**Written request**
Pick up the write-up on moving from Vali to VictoriaLogs at the point where it stops, and write the next part.

─── Extract to read

Removing Vali after the migration period ​

Removal of Vali will further rely on another feature gate called RemoveVali that will rely on the VictoriaLogs already being enabled for the specific component. This feature gate will be introduced for the gardenlet and the gardener-operator components.

When this feature gate is enabled, based on whether the retention period has passed since VictoriaLogs has been deployed, Vali will be removed from the cluster. Making the migration into 2 feature gates allows us more safety if any issue occurs, by allowing us to rollback only one of the feature gates. First the DeployVictoriaLogs feature gate can mature, then the RemoveVali feature gate, at which point both can simultaneously be removed.

Resource utilization during the migration period ​

During the migration period, Vali and VictoriaLogs will be running alongside each other. This introduces more resource usage on clusters in the form of:

  • CPU Utilization
  • Memory Utilization
  • Storage Utilization (in the form of k8s PersistentVolumes and PersistentVolumeClaims)

──────
─── Listed entries

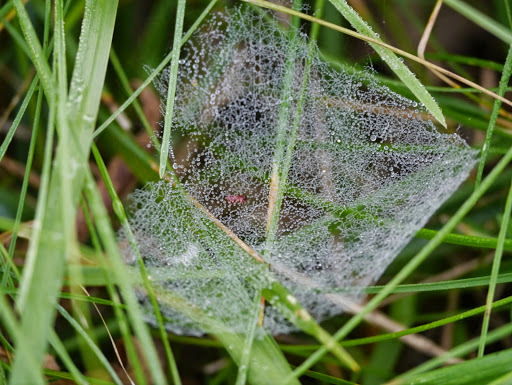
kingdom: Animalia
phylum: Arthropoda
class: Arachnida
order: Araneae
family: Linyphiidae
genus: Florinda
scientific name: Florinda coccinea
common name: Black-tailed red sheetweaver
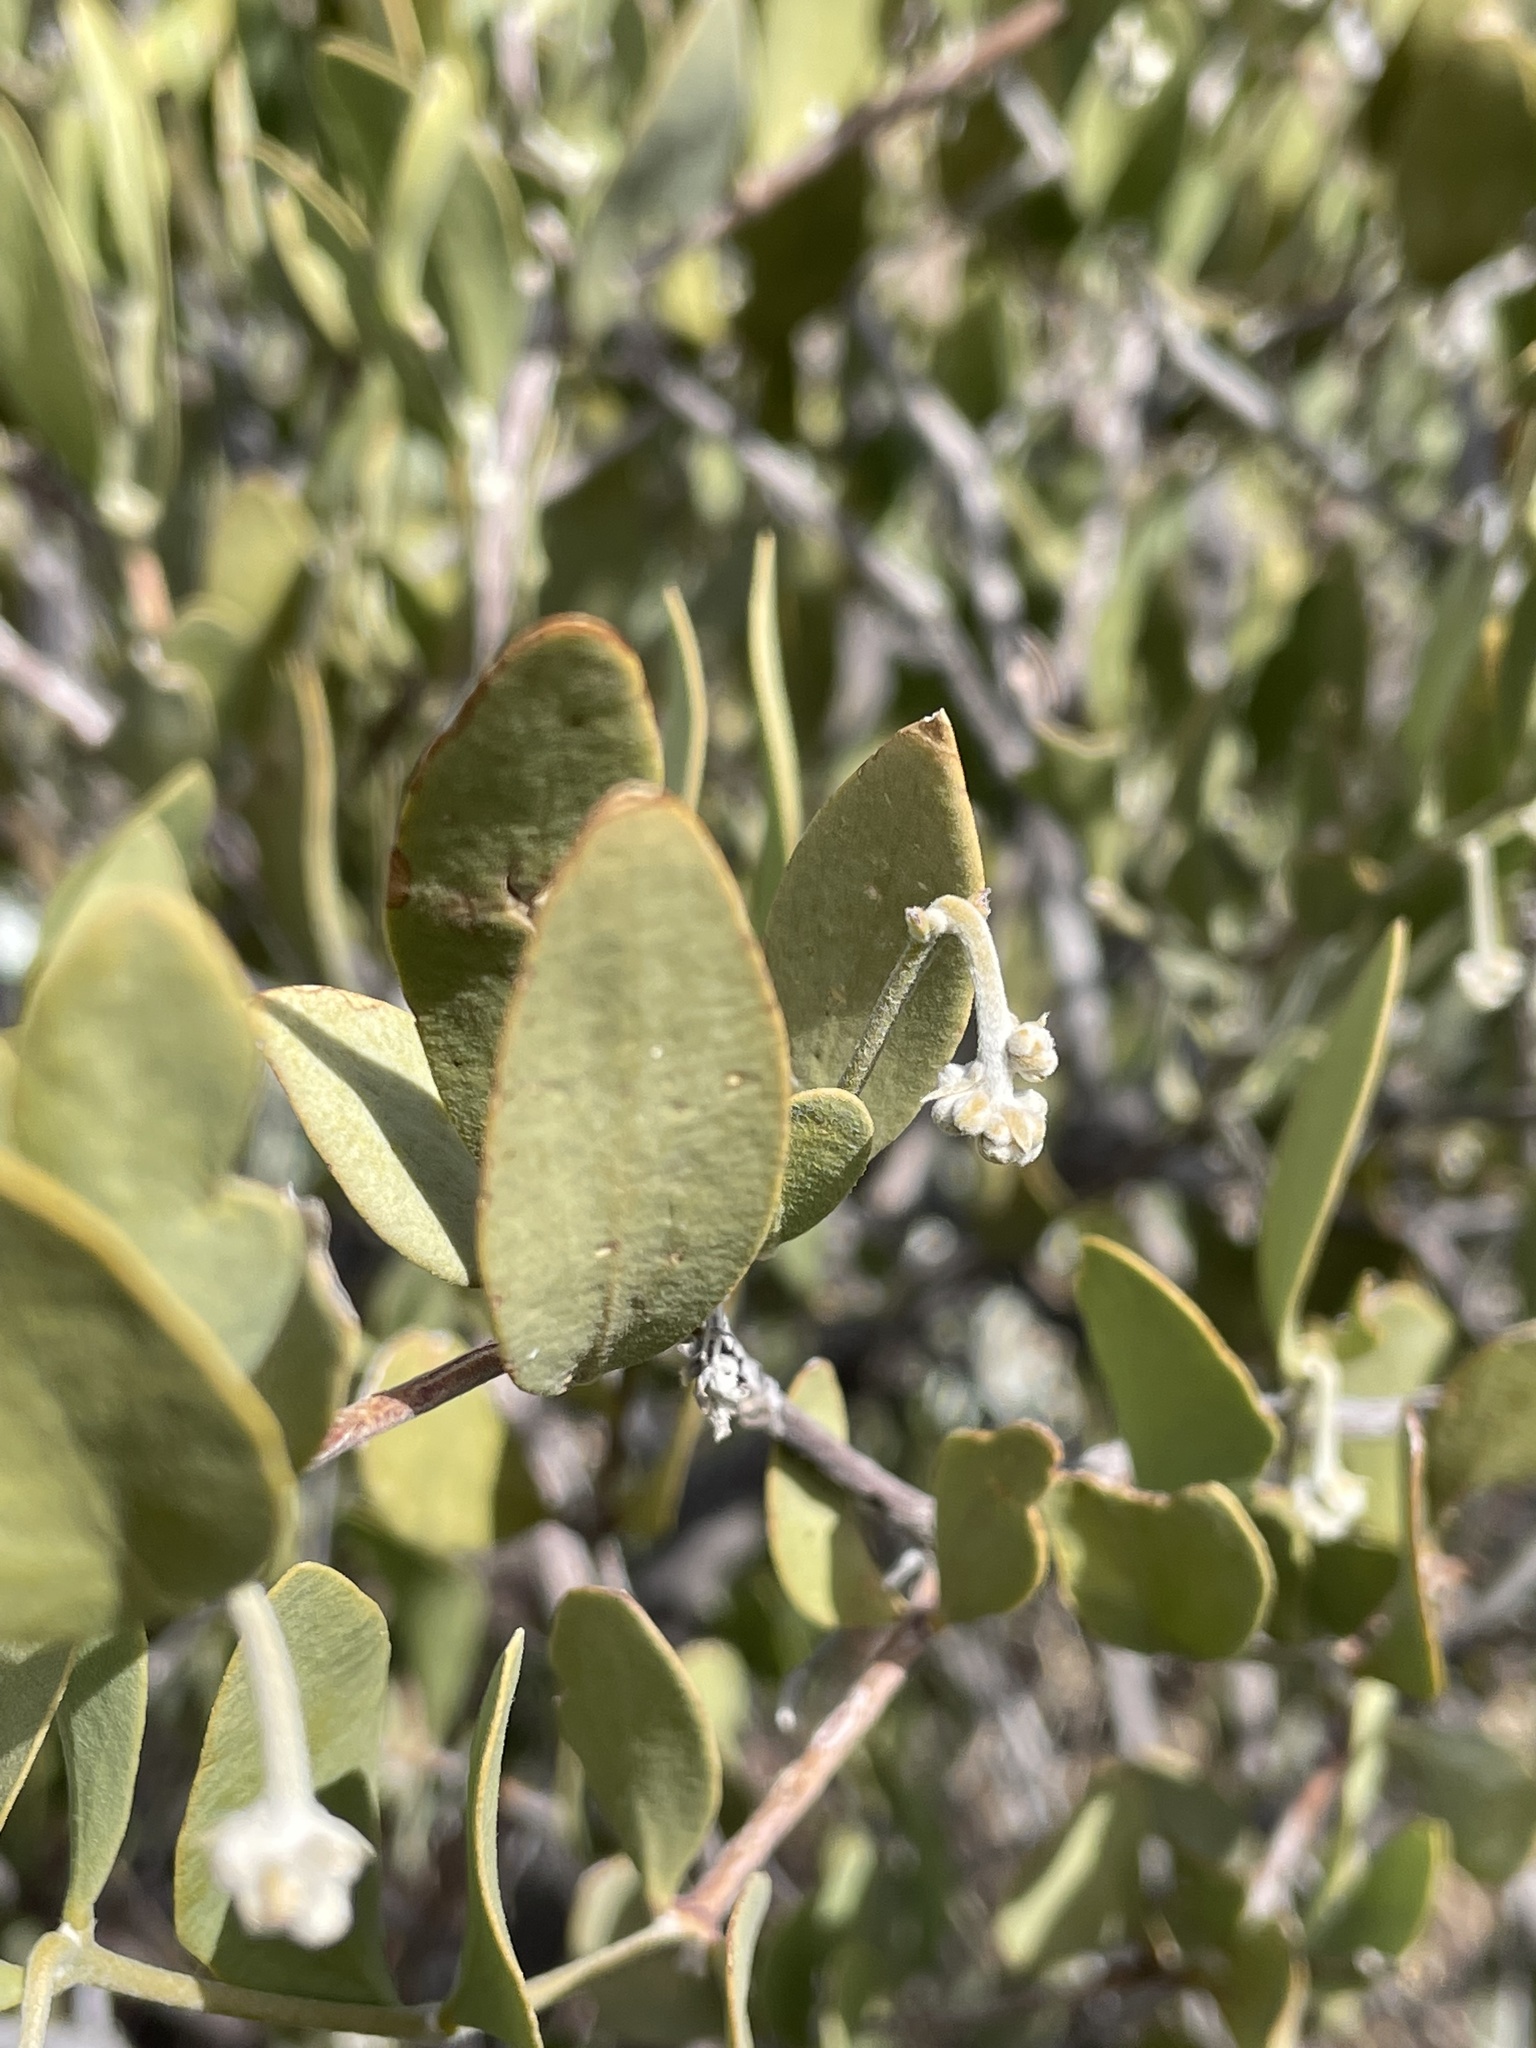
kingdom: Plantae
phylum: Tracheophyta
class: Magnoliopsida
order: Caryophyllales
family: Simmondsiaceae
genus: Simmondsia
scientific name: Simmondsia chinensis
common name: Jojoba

──────

**Result of this exercise**
However, since CPU Utilization and Memory Utilization have been seen to be negligant, the main concern is the Storage Utilization. More precisely, Seed and Garden clusters will see an increase in volume usage by exactly the number of already existing Vali volumes. This concern is primarily for Seed clusters that are hosting a large number of Shoot clusters.

Thus, it is advised that the DeployVictoriaLogs feature gate is enabled intelligently - starting with less critical clusters, batching the number of Seed clusters that have the feature gate enabled, distributing the feature gate equally among regions so that no single region gets overloaded, etc.

UI Migration ​

There are 2 main issues that we have with our current observability platform - Plutono:

  • Plutono is a fork of Grafana and as such it lags behind the new features in Grafana. Same as Vali, it only receives security updates.
  • Plutono does not support VictoriaLogs as a data source

For this reason, our UI for logs will temporarily be replaced with the built-in web UI that VictoriaLogs ships with. Plutono will remain as the dashboard for visualising metrics and dashboards. There is a plan to migrate to Perses in the near future, which will unify the interfaces again, but this is out of scope of this GEP.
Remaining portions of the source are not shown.